→ **EXERCISE INSTRUCTIONS**
Your answer should be one number: the count of lines in the records that include the word "Mama".

→ **MATERIALS PROVIDED**
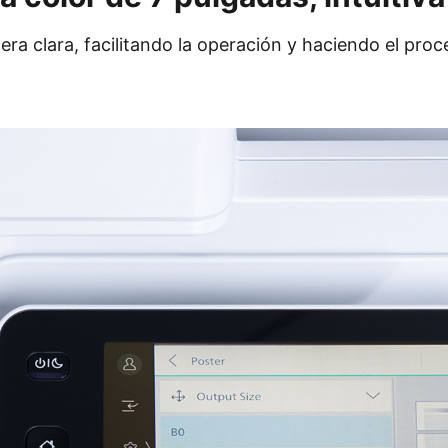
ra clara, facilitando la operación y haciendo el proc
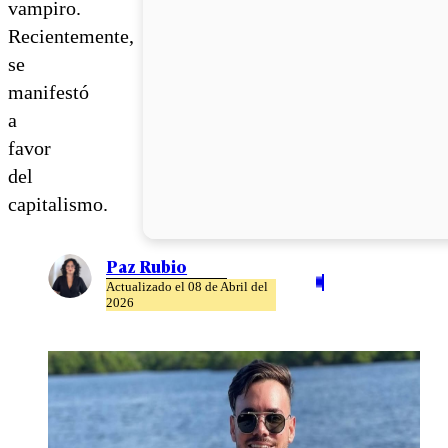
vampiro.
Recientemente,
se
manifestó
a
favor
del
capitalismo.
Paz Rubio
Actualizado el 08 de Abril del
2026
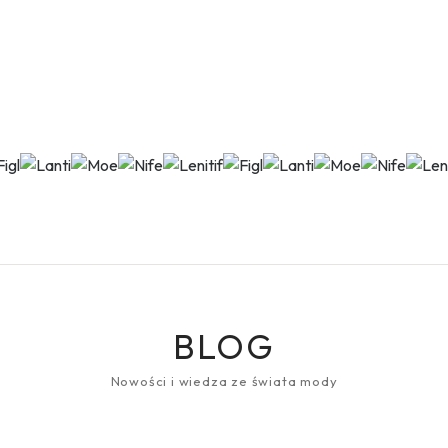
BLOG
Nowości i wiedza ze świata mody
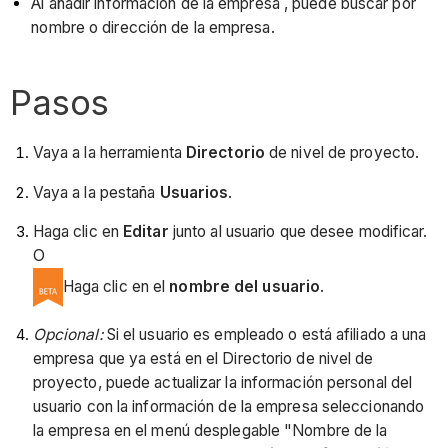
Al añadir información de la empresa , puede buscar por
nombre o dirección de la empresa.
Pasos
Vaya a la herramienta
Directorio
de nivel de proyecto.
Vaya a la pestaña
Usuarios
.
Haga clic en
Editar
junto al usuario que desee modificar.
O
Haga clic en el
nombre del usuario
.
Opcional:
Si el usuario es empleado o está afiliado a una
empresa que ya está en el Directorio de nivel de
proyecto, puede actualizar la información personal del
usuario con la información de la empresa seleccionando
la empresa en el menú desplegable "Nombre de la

* * *

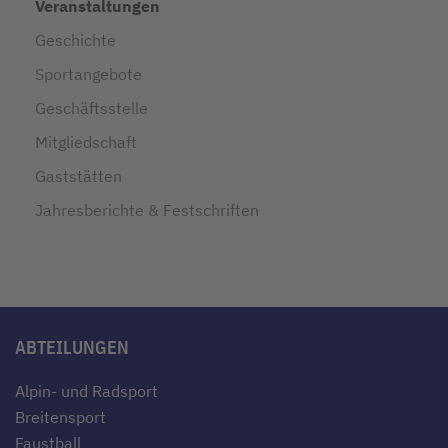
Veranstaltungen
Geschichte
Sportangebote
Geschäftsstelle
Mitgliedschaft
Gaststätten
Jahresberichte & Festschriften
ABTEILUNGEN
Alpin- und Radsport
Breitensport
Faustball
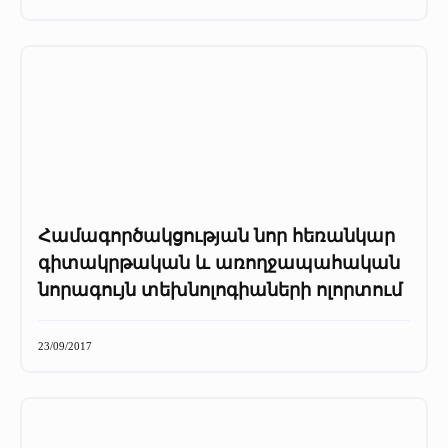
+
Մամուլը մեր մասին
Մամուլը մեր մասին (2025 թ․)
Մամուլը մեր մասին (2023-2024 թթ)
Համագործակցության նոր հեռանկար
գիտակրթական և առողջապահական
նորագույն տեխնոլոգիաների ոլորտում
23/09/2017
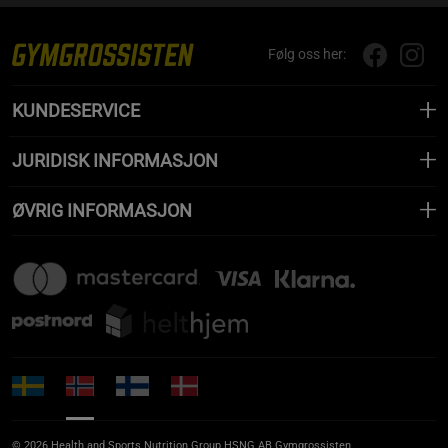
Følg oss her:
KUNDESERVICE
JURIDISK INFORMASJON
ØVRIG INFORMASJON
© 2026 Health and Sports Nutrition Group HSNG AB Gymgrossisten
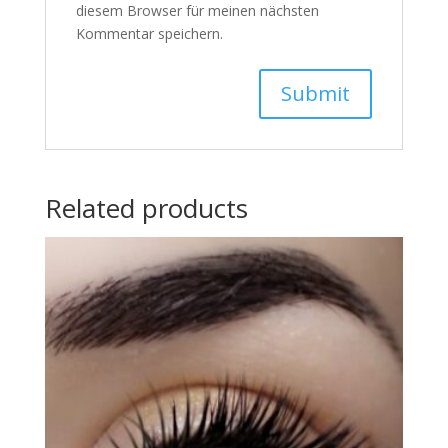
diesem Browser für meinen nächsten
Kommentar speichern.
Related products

...

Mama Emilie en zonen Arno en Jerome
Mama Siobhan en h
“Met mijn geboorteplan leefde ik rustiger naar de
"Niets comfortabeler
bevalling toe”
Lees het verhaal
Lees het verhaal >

→ **TASK RESULT**
2